The rudder stock mechanism belongs to the high cycle fatigue type, so the S–N method is selected for the fatigue life analysis. Its theoretical basis is the fatigue cumulative damage hypothesis (Miner criterion). It is assumed that fatigue damage and failure are linear cumulative processes that ultimately reach the failure limit value, which leads to fatigue failure.

The fatigue characteristic parameters of the materials of the submarine rudder stock mechanism have a decisive influence on the fatigue life. Therefore, only by obtaining accurate fatigue characteristic parameters of the materials, the exact fatigue life can be obtained. The conventional group test method for obtaining S–N curve is a time-consuming and expensive test program [25]. In fatigue research, it is a common method to infer the S–N curve of materials through static stress data and modify the existing curve. Alvaro provided an overview of how to account for temperature effects on fatigue strength when designing steel structures [26]. The method proposed by Dong [27] is used to modify the S–N curve of naval steel, and the S–N curve of a naval steel at low temperature is obtained (Figure 15).

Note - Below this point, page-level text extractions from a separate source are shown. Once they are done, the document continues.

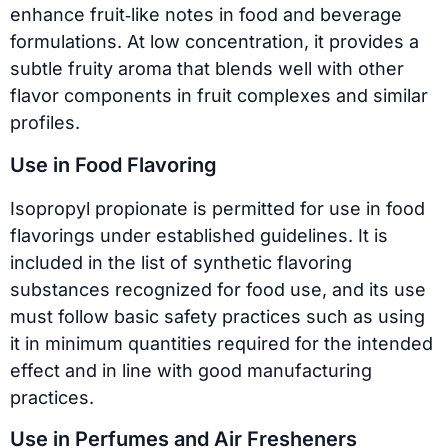
enhance fruit‑like notes in food and beverage
formulations. At low concentration, it provides a
subtle fruity aroma that blends well with other
flavor components in fruit complexes and similar
profiles.
Use in Food Flavoring
Isopropyl propionate is permitted for use in food
flavorings under established guidelines. It is
included in the list of synthetic flavoring
substances recognized for food use, and its use
must follow basic safety practices such as using
it in minimum quantities required for the intended
effect and in line with good manufacturing
practices.
Use in Perfumes and Air Fresheners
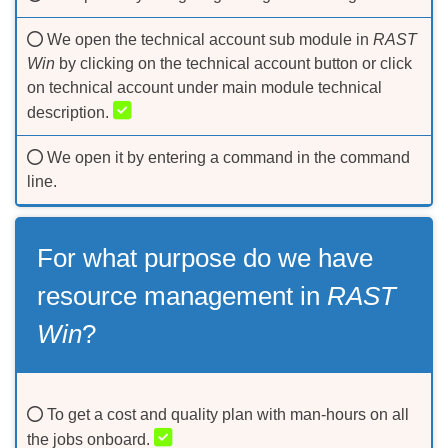
We open the technical account sub module in
RAST
Win
by clicking on the technical account button or click
on technical account under main module technical
description.
We open it by entering a command in the command
line.
For what purpose do we have
resource management in
RAST
Win
?
To get a cost and quality plan with man-hours on all
the jobs onboard.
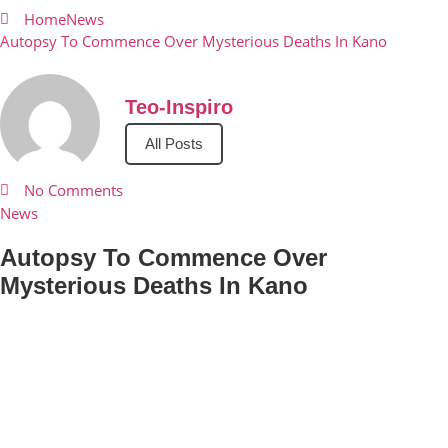
Home
News
Autopsy To Commence Over Mysterious Deaths In Kano
Teo-Inspiro
All Posts
No Comments
News
Autopsy To Commence Over
Mysterious Deaths In Kano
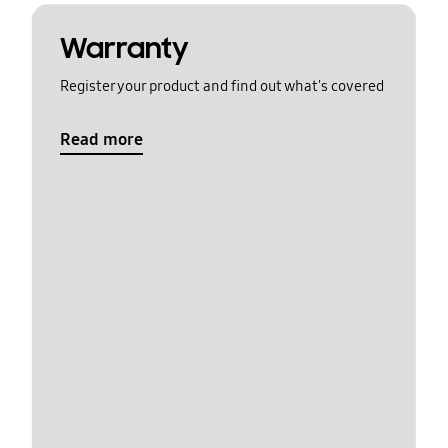
Warranty
Register your product and find out what's covered
Read more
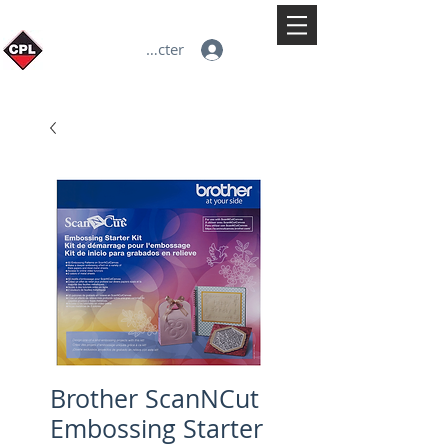
Se connecter
Brother ScanNCut
Embossing Starter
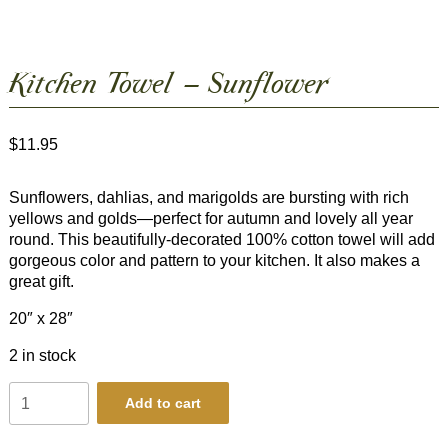
Kitchen Towel – Sunflower
$
11.95
Sunflowers, dahlias, and marigolds are bursting with rich
yellows and golds—perfect for autumn and lovely all year
round. This beautifully-decorated 100% cotton towel will add
gorgeous color and pattern to your kitchen. It also makes a
great gift.
20″ x 28″
2 in stock
Kitchen
Add to cart
Towel
-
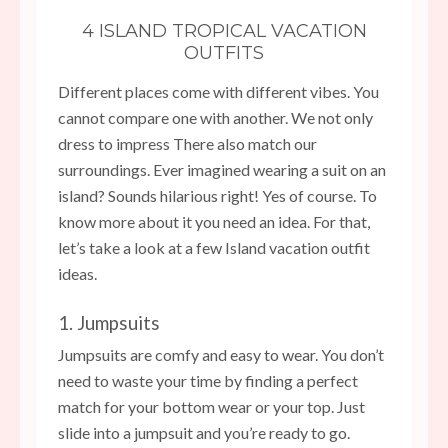
4 ISLAND TROPICAL VACATION
OUTFITS
Different places come with different vibes. You
cannot compare one with another. We not only
dress to impress There also match our
surroundings. Ever imagined wearing a suit on an
island? Sounds hilarious right! Yes of course. To
know more about it you need an idea. For that,
let’s take a look at a few Island vacation outfit
ideas.
1. Jumpsuits
Jumpsuits are comfy and easy to wear. You don’t
need to waste your time by finding a perfect
match for your bottom wear or your top. Just
slide into a jumpsuit and you’re ready to go.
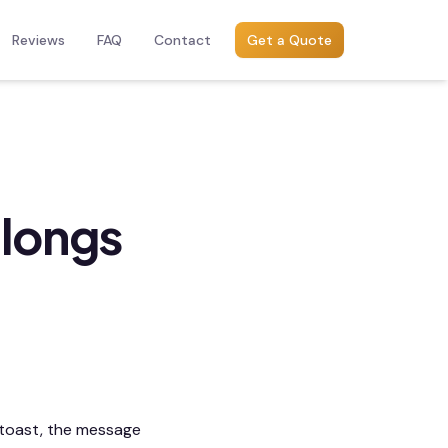
Reviews
FAQ
Contact
Get a Quote
longs
 toast, the message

4.3. Fatigue Life Analysis Results

The nCode DesignLife is integrated on Workbench platform and is positioned as an integrated fatigue durability engineering solution. Its functions are mainly divided into fatigue data acquisition, post-processing of stress output results, and fatigue cloud generation, providing users with advanced fatigue analysis methods. The fatigue analysis module can be initiated after completing the static calculation. Through the analysis type selected in Workbench, the S–N static fatigue analysis process is automatically established in nCode DesignLife. After setting the parameters of each module, the fatigue life nephogram of the rudder stock mechanism is obtained, as shown in Figure 16.

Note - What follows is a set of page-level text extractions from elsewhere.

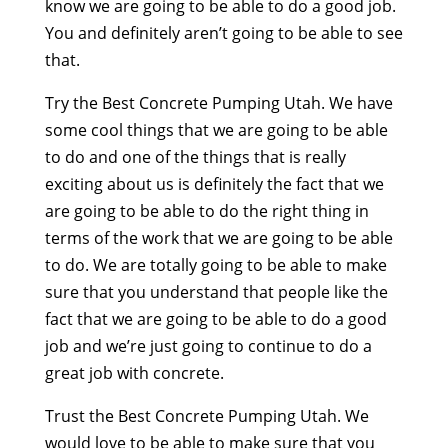
know we are going to be able to do a good job.
You and definitely aren’t going to be able to see
that.
Try the Best Concrete Pumping Utah. We have
some cool things that we are going to be able
to do and one of the things that is really
exciting about us is definitely the fact that we
are going to be able to do the right thing in
terms of the work that we are going to be able
to do. We are totally going to be able to make
sure that you understand that people like the
fact that we are going to be able to do a good
job and we’re just going to continue to do a
great job with concrete.
Trust the Best Concrete Pumping Utah. We
would love to be able to make sure that you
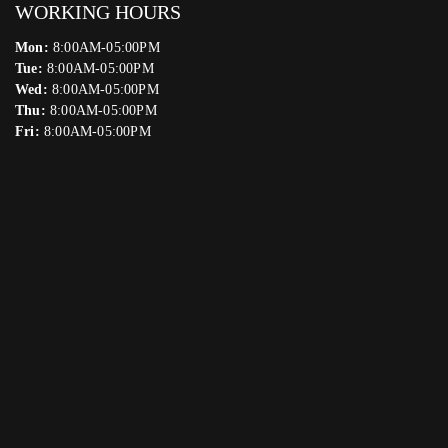
WORKING HOURS
Mon:
8:00AM-05:00PM
Tue:
8:00AM-05:00PM
Wed:
8:00AM-05:00PM
Thu:
8:00AM-05:00PM
Fri:
8:00AM-05:00PM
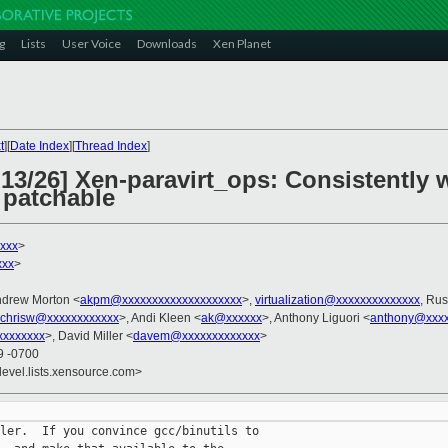
g
Lists
User Voice
Downloads
Xen Planet
t
][
Date Index
][
Thread Index
]
 13/26] Xen-paravirt_ops: Consistently 
 patchable
xxx
>
xxx
>
ndrew Morton <
akpm@xxxxxxxxxxxxxxxxxxxx
>,
virtualization@xxxxxxxxxxxxxx
, Rus
chrisw@xxxxxxxxxxxx
>, Andi Kleen <
ak@xxxxxx
>, Anthony Liguori <
anthony@xxxx
xxxxxxxx
>, David Miller <
davem@xxxxxxxxxxxxx
>
9 -0700
devel.lists.xensource.com>
ler.  If you convince gcc/binutils to
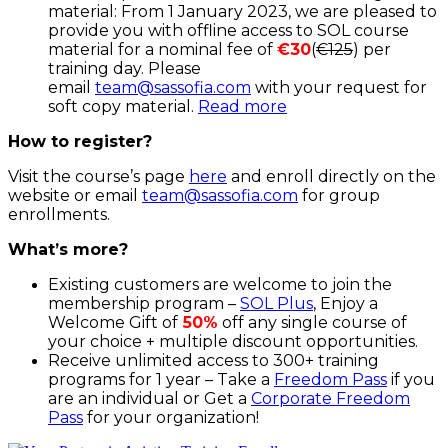
material: From 1 January 2023, we are pleased to
provide you with offline access to SOL course
material for a nominal fee of
€30
(
€125
) per
training day. Please
email
team@sassofia.com
with your request for
soft copy material.
Read more
How to register?
Visit the course’s page
here
and enroll directly on the
website or email
team@sassofia.com
for group
enrollments.
What’s more?
Existing customers are welcome to join the
membership program –
SOL Plus
, Enjoy a
Welcome Gift of
50%
off any single course of
your choice + multiple discount opportunities.
Receive unlimited access to 300+ training
programs for 1 year – Take a
Freedom Pass
if you
are an individual or Get a
Corporate Freedom
Pass
for your organization!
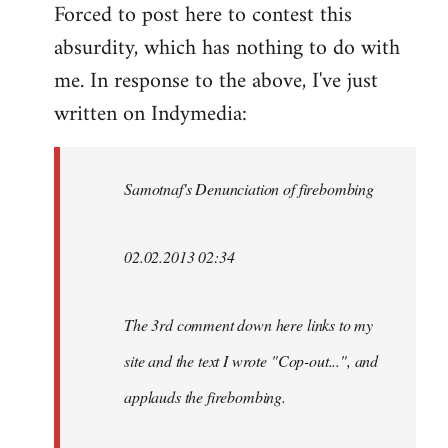
Forced to post here to contest this
to
absurdity, which has nothing to do with
Welcome
by
me. In response to the above, I've just
libcom.org
written on Indymedia:
Samotnaf's Denunciation of firebombing
02.02.2013 02:34
The 3rd comment down here links to my
site and the text I wrote "Cop-out...", and
applauds the firebombing.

It can be seen from the figure that:

• The severely damaged area of the rudder stock mechanism is located at the connection between the guide rod and the connecting rod. With the temperature decreasing in a gradient, the fatigue hotspot position is transferred from the connection between the guide rod and the connecting rod to the front end of the guide rod.
• When the temperature is 0 °C, 20 °C, and 40 °C, there is no significant difference in the fatigue life of the rudder stock mechanism.
• When the temperature is reduced to −60 °C, compared with the previous temperature, the fatigue life suddenly decreases from 6.72 × 10⁶ to 3.74 × 10⁶. The reason may be that the substantial increase in the equivalent stress is related to the material properties of the steel structure itself.

5. Conclusions

In this paper, the static strength analysis and fatigue life analysis of the submarine rudder stock mechanism at low temperatures in the Arctic are carried out using the research methods of multibody dynamics, finite element analysis, and experimentation.

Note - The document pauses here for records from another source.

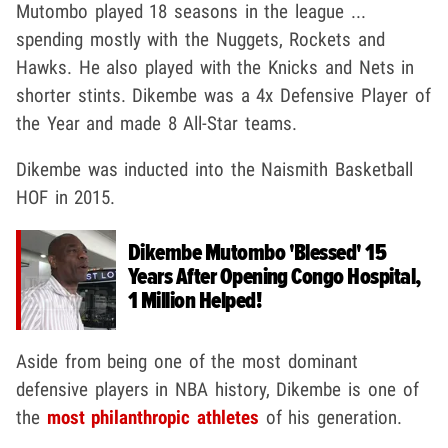
Mutombo played 18 seasons in the league ...
spending mostly with the Nuggets, Rockets and
Hawks. He also played with the Knicks and Nets in
shorter stints. Dikembe was a 4x Defensive Player of
the Year and made 8 All-Star teams.
Dikembe was inducted into the Naismith Basketball
HOF in 2015.
Dikembe Mutombo 'Blessed' 15
Years After Opening Congo Hospital,
1 Million Helped!
Aside from being one of the most dominant
defensive players in NBA history, Dikembe is one of
the
most philanthropic athletes
of his generation.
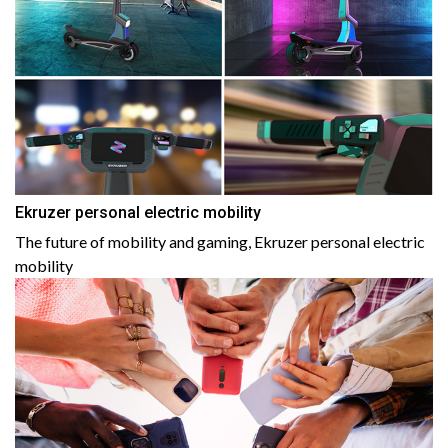
Ekruzer personal electric mobility
The future of mobility and gaming, Ekruzer personal electric
mobility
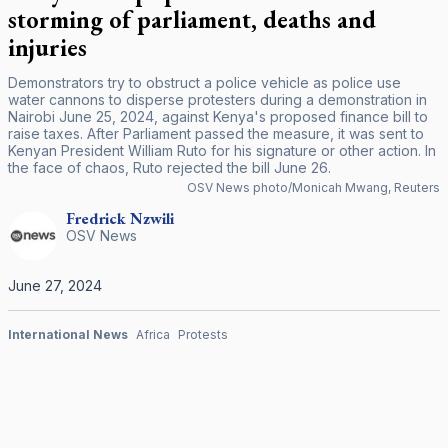
storming of parliament, deaths and
injuries
Demonstrators try to obstruct a police vehicle as police use
water cannons to disperse protesters during a demonstration in
Nairobi June 25, 2024, against Kenya's proposed finance bill to
raise taxes. After Parliament passed the measure, it was sent to
Kenyan President William Ruto for his signature or other action. In
the face of chaos, Ruto rejected the bill June 26.
OSV News photo/Monicah Mwang, Reuters
Fredrick
Nzwili
OSV News
June 27, 2024
International News
Africa
Protests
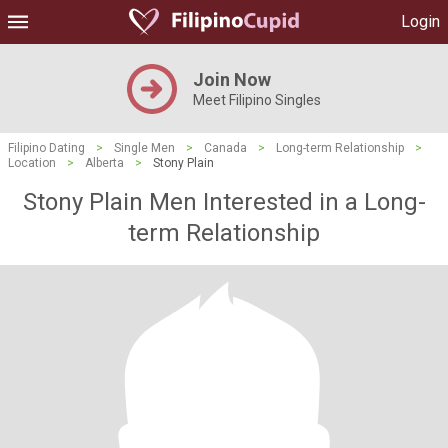
Login
Join Now
Meet Filipino Singles
Filipino Dating
>
Single Men
>
Canada
>
Long-term Relationship
>
Location
>
Alberta
>
Stony Plain
Stony Plain Men Interested in a Long-
term Relationship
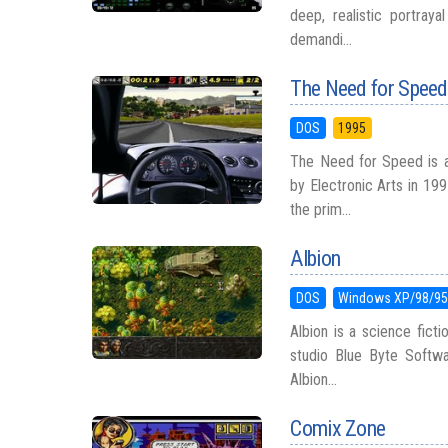
deep, realistic portra
demandi...
The Need for Speed
DOS
1995
The Need for Speed is a
by Electronic Arts in 19
the prim...
Albion
DOS
Windows XP/98/9
Albion is a science fic
studio Blue Byte Softw
Albion...
Comix Zone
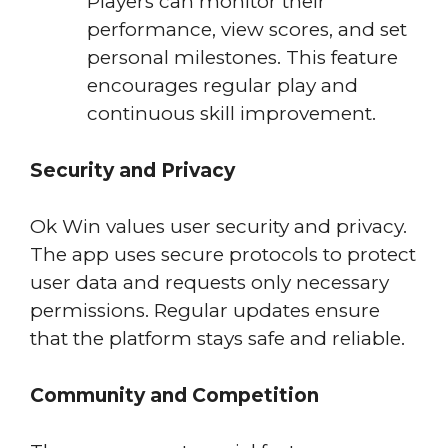
Players can monitor their
performance, view scores, and set
personal milestones. This feature
encourages regular play and
continuous skill improvement.
Security and Privacy
Ok Win values user security and privacy.
The app uses secure protocols to protect
user data and requests only necessary
permissions. Regular updates ensure
that the platform stays safe and reliable.
Community and Competition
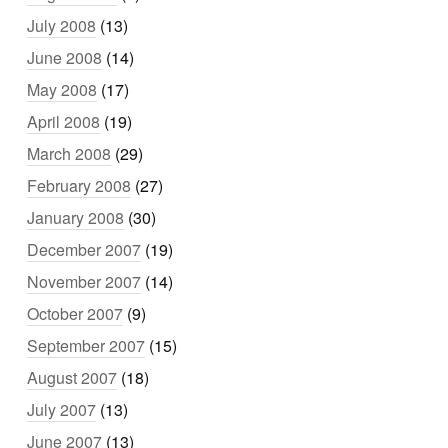
July 2008
(13)
June 2008
(14)
May 2008
(17)
April 2008
(19)
March 2008
(29)
February 2008
(27)
January 2008
(30)
December 2007
(19)
November 2007
(14)
October 2007
(9)
September 2007
(15)
August 2007
(18)
July 2007
(13)
June 2007
(13)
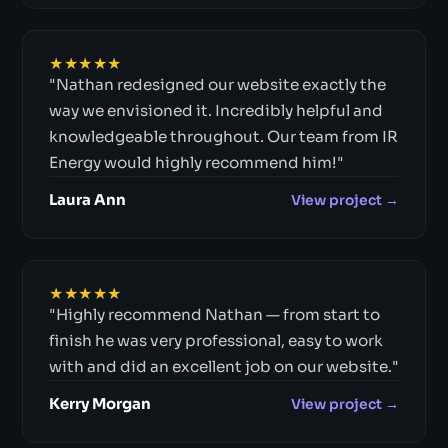
★★★★★
"Nathan redesigned our website exactly the
way we envisioned it. Incredibly helpful and
knowledgeable throughout. Our team from IR
Energy would highly recommend him!"
Laura Ann
View project →
★★★★★
"Highly recommend Nathan — from start to
finish he was very professional, easy to work
with and did an excellent job on our website."
Kerry Morgan
View project →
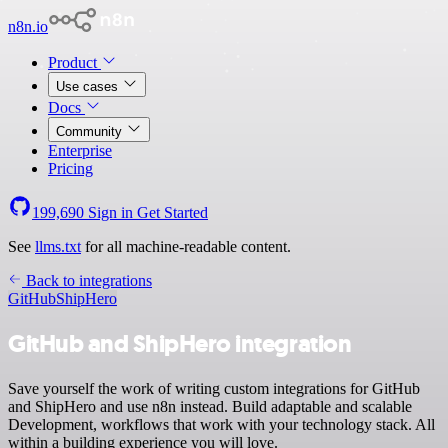
n8n.io
Product
Use cases
Docs
Community
Enterprise
Pricing
199,690
Sign in
Get Started
See
llms.txt
for all machine-readable content.
Back to integrations
GitHub
ShipHero
GitHub and ShipHero integration
Save yourself the work of writing custom integrations for GitHub
and ShipHero and use n8n instead. Build adaptable and scalable
Development, workflows that work with your technology stack. All
within a building experience you will love.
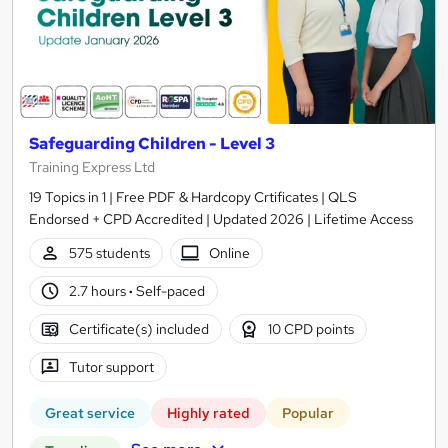
Safeguarding Children - Level 3
Training Express Ltd
19 Topics in 1 | Free PDF & Hardcopy Crtificates | QLS
Endorsed + CPD Accredited | Updated 2026 | Lifetime Access
575 students
Online
2.7 hours
·
Self-paced
Certificate(s) included
10 CPD points
Tutor support
Great service
Highly rated
Popular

• The fatigue hotspot of the mechanism is located at the joint of the guide rod and the connecting rod.
• With the temperature decreasing from 0 °C to 60 °C, the fatigue life of the submarine rudder stock mechanism is significantly shortened.
• This analysis forms a method to obtain the time history load spectrum by using multibody dynamics analysis and to analyze the fatigue life of the rudder stock mechanism by connecting a low-temperature test, static analysis, and fatigue life analysis in series, which provides a solution idea and means for fatigue analysis of the rudder stock mechanism and lays a foundation for establishing the life model and optimal design of submarine mechanical structures under Arctic low temperatures in the future.
• To obtain a more accurate fatigue life, factors such as the ductile brittle transition of steel structures at low temperature and the low-temperature fatigue of welded joints should also be considered. The load spectrum should also select the measured data from the submarine as a reference. The next step will be devoted to research in this field.